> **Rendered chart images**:
--------------------------------

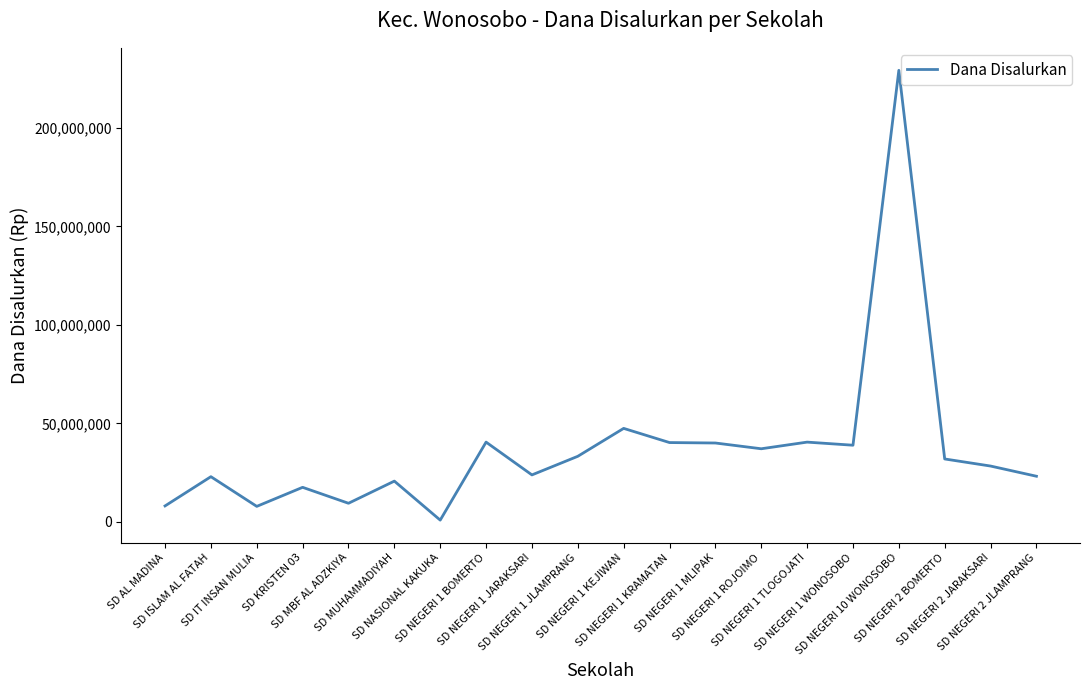

Between SD NEGERI 2 BOMERTO and SD NEGERI 1 WONOSOBO, which is larger?

SD NEGERI 1 WONOSOBO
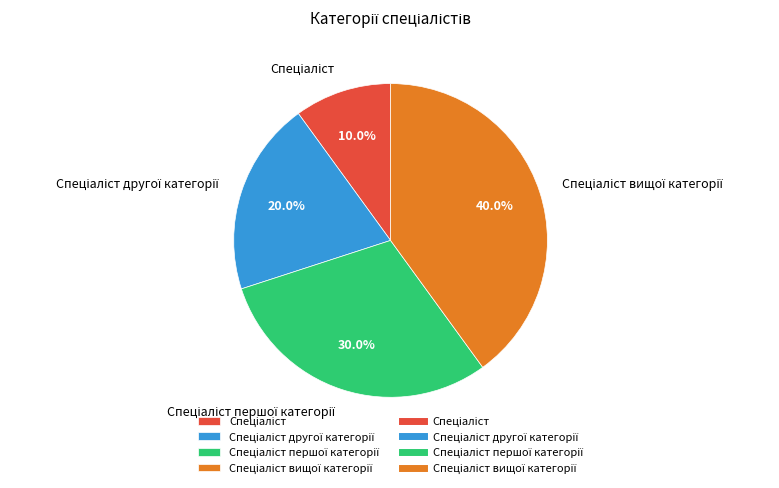

How many slices are in this pie chart?

4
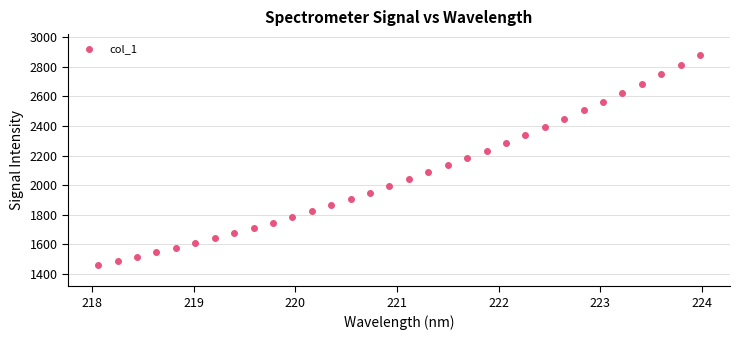

What is the range of Y values (max minus min)?

1419.7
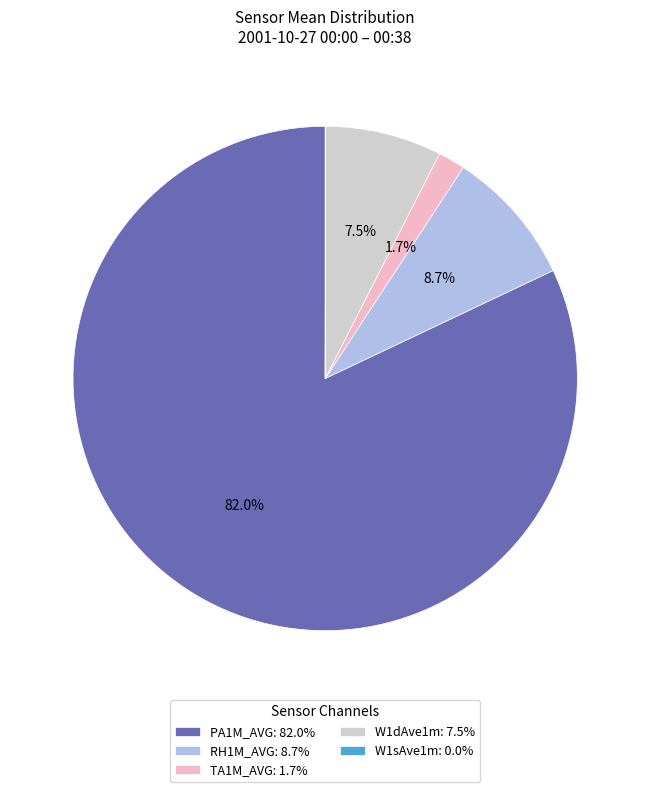

Does PA1M_AVG: 82.0% represent more than half of the total?

Yes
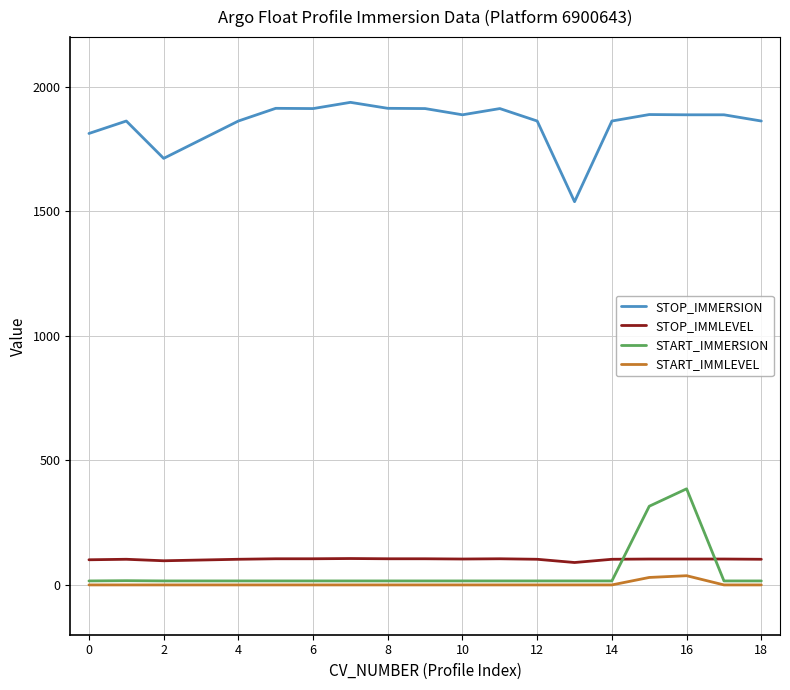

What are all the series names shown in the legend?

STOP_IMMERSION, STOP_IMMLEVEL, START_IMMERSION, START_IMMLEVEL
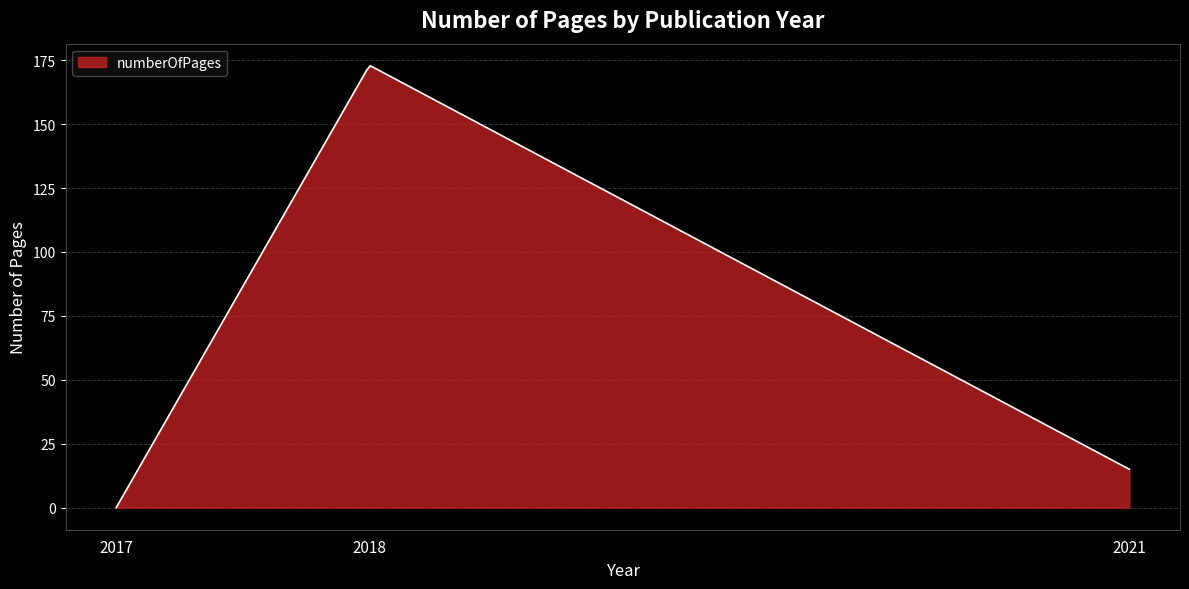

What is the maximum value shown in the chart?

172.8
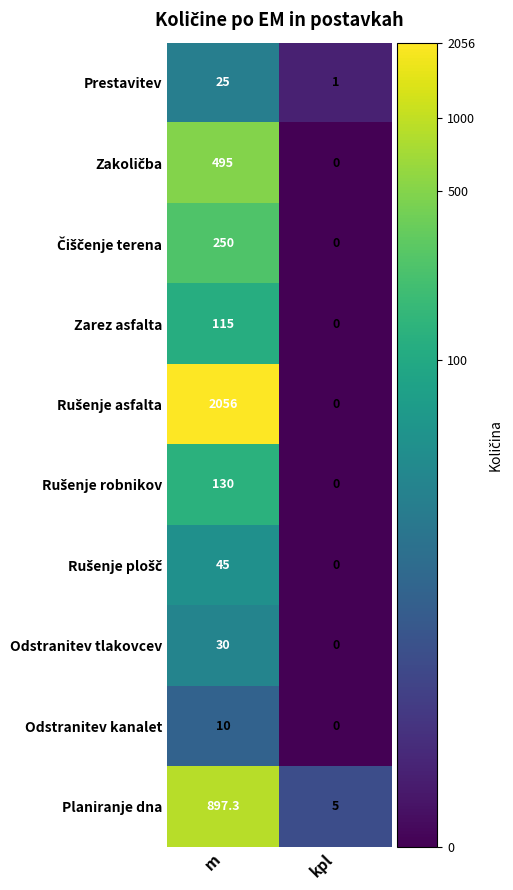

What is the sum of the Prestavitev values at kpl and m?

26.0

--------------------------------

> **Exercise instructions**:
Output the lines of the data above as a Markdown table with the columns Row and Line, numbering each row and skipping blank lines. Leave out the picture lines.

> **Answer to the exercise**:
| Row | Line |
|---|---|
| 1 | Between SD NEGERI 2 BOMERTO and SD NEGERI 1 WONOSOBO, which is larger? |
| 2 | SD NEGERI 1 WONOSOBO |
| 3 | How many slices are in this pie chart? |
| 4 | 4 |
| 5 | What is the range of Y values (max minus min)? |
| 6 | 1419.7 |
| 7 | Does PA1M_AVG: 82.0% represent more than half of the total? |
| 8 | Yes |
| 9 | What are all the series names shown in the legend? |
| 10 | STOP_IMMERSION, STOP_IMMLEVEL, START_IMMERSION, START_IMMLEVEL |
| 11 | What is the maximum value shown in the chart? |
| 12 | 172.8 |
| 13 | What is the sum of the Prestavitev values at kpl and m? |
| 14 | 26.0 |